Task instructions:
Output only the lines from the start of the entries through the line holding "Welcome to the info wiki!". Each line must match the original exactly.
*** Opening of Dataset records ***
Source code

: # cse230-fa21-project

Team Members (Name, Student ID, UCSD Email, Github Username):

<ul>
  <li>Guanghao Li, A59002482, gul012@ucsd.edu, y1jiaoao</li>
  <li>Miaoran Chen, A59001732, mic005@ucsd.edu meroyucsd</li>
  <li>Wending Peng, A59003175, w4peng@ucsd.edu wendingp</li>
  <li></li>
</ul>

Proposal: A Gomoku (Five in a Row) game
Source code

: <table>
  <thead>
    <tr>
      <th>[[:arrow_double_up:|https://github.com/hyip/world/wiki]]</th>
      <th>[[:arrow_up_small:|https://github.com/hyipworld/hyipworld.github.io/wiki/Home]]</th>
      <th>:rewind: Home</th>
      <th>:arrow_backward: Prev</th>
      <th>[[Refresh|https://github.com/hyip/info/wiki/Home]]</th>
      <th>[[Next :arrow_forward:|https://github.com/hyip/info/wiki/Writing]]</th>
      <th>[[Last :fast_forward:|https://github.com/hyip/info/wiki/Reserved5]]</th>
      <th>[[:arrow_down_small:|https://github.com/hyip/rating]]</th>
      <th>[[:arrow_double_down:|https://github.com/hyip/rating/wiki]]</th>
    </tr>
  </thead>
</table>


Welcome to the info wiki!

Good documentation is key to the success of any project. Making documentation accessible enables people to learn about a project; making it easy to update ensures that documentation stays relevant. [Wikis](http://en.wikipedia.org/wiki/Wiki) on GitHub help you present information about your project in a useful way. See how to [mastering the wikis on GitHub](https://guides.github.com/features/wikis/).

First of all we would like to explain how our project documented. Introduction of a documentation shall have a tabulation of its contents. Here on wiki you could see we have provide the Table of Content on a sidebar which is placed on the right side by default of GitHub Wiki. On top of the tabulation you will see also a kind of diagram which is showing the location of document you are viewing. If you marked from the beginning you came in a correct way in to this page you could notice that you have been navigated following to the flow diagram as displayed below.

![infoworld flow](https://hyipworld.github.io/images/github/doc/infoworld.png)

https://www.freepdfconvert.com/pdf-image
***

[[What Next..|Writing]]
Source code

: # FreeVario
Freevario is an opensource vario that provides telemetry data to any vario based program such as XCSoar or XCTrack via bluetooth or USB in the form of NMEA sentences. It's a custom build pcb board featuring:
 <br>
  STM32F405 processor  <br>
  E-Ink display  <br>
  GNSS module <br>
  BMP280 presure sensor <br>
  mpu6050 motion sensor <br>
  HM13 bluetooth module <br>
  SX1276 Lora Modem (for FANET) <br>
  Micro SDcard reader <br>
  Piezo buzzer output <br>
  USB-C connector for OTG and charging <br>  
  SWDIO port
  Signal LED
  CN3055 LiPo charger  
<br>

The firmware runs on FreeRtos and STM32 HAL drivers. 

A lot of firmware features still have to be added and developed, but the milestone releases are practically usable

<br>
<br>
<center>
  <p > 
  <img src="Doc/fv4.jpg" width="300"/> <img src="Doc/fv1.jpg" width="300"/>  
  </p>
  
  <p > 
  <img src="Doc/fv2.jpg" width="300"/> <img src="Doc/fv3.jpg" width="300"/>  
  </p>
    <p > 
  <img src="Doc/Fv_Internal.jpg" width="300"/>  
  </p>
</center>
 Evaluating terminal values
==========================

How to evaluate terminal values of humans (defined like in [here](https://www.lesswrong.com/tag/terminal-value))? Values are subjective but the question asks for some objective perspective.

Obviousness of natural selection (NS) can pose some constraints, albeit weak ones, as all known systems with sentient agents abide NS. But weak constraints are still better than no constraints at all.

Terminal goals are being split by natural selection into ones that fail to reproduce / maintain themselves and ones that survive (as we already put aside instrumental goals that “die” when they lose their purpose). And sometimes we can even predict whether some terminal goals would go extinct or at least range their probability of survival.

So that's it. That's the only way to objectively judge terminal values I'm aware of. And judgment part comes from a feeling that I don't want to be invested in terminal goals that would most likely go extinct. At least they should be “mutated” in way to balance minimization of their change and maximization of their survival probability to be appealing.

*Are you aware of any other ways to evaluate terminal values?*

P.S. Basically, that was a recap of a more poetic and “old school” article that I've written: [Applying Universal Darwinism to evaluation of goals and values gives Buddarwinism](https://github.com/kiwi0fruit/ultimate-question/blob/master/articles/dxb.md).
*** Close of Dataset records ***
Exercise output:
Source code

: # cse230-fa21-project

Team Members (Name, Student ID, UCSD Email, Github Username):

<ul>
  <li>Guanghao Li, A59002482, gul012@ucsd.edu, y1jiaoao</li>
  <li>Miaoran Chen, A59001732, mic005@ucsd.edu meroyucsd</li>
  <li>Wending Peng, A59003175, w4peng@ucsd.edu wendingp</li>
  <li></li>
</ul>

Proposal: A Gomoku (Five in a Row) game
Source code

: <table>
  <thead>
    <tr>
      <th>[[:arrow_double_up:|https://github.com/hyip/world/wiki]]</th>
      <th>[[:arrow_up_small:|https://github.com/hyipworld/hyipworld.github.io/wiki/Home]]</th>
      <th>:rewind: Home</th>
      <th>:arrow_backward: Prev</th>
      <th>[[Refresh|https://github.com/hyip/info/wiki/Home]]</th>
      <th>[[Next :arrow_forward:|https://github.com/hyip/info/wiki/Writing]]</th>
      <th>[[Last :fast_forward:|https://github.com/hyip/info/wiki/Reserved5]]</th>
      <th>[[:arrow_down_small:|https://github.com/hyip/rating]]</th>
      <th>[[:arrow_double_down:|https://github.com/hyip/rating/wiki]]</th>
    </tr>
  </thead>
</table>


Welcome to the info wiki!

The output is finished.